BEGIN EXTRACTED ENTRIES

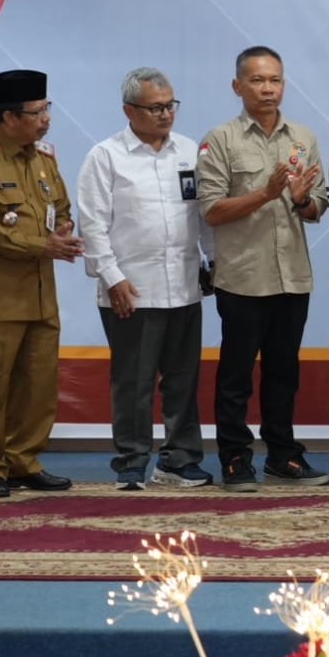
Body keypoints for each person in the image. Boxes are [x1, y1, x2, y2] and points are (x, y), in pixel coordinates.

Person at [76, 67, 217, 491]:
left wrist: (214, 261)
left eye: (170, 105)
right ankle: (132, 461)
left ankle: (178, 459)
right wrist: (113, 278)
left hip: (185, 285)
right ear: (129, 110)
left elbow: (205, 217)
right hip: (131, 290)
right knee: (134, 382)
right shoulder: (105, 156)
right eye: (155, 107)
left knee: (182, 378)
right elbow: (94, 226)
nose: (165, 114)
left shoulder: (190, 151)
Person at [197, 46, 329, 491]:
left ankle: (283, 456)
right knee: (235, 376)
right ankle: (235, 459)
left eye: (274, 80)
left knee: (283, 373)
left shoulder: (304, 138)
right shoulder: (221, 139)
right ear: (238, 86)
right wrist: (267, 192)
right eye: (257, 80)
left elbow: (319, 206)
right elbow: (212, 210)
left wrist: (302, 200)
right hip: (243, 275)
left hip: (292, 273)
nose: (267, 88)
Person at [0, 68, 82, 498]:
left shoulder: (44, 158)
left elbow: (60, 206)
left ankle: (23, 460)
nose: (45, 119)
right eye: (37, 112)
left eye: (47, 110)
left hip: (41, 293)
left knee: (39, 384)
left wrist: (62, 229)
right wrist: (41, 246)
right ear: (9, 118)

END EXTRACTED ENTRIES
BEGIN EXTRACTED ENTRIES

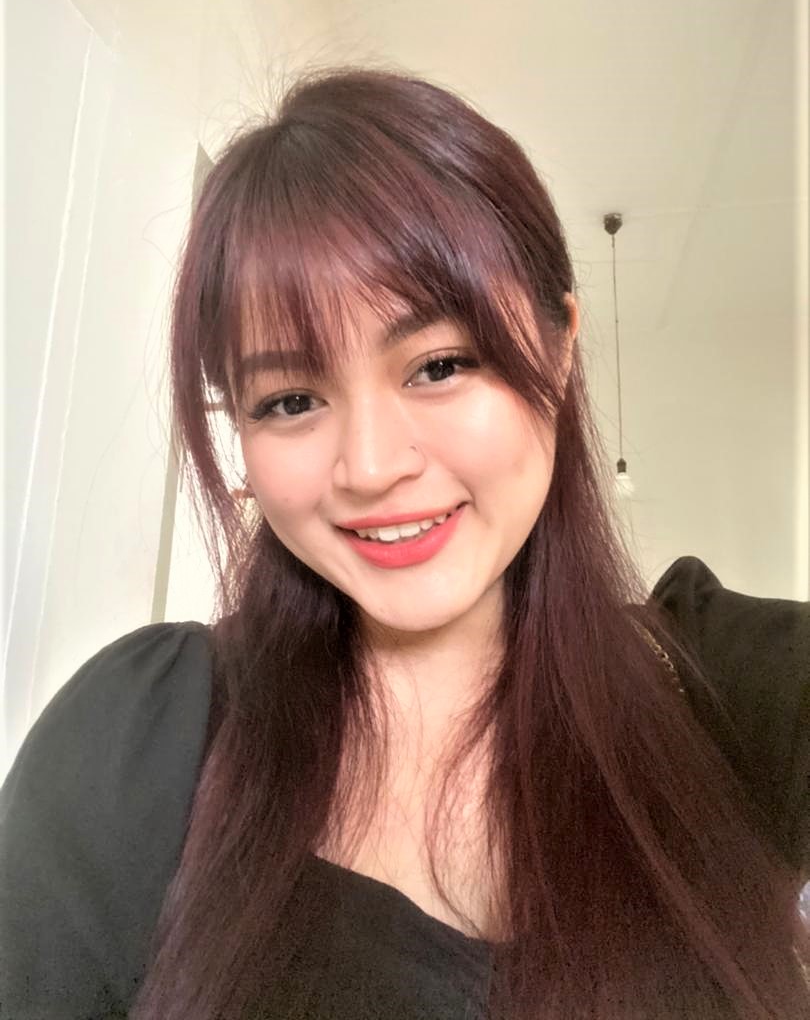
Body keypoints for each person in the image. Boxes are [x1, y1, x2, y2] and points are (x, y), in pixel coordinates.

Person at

END EXTRACTED ENTRIES
BEGIN EXTRACTED ENTRIES

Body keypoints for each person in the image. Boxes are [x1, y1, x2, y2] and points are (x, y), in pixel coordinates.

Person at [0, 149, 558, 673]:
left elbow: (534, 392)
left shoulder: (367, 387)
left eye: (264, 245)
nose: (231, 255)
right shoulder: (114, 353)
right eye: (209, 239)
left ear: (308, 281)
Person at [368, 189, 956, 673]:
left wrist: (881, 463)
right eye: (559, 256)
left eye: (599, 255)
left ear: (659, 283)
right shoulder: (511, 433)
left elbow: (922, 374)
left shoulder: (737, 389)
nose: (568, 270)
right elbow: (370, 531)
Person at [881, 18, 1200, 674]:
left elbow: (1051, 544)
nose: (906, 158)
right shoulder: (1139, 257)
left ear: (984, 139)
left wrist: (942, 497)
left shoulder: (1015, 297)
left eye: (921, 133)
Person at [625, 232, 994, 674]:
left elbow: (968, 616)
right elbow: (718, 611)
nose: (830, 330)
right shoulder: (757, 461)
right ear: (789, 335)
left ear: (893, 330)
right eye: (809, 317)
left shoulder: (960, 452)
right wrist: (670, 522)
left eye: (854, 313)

END EXTRACTED ENTRIES

Your answer must be the lines above from the one containing "right shoulder: (511, 433)" to the one containing "left ear: (984, 139)", both included, restated word for word.

*SOLUTION TO THIS TASK*.
right shoulder: (511, 433)
left elbow: (922, 374)
left shoulder: (737, 389)
nose: (568, 270)
right elbow: (370, 531)
Person at [881, 18, 1200, 674]:
left elbow: (1051, 544)
nose: (906, 158)
right shoulder: (1139, 257)
left ear: (984, 139)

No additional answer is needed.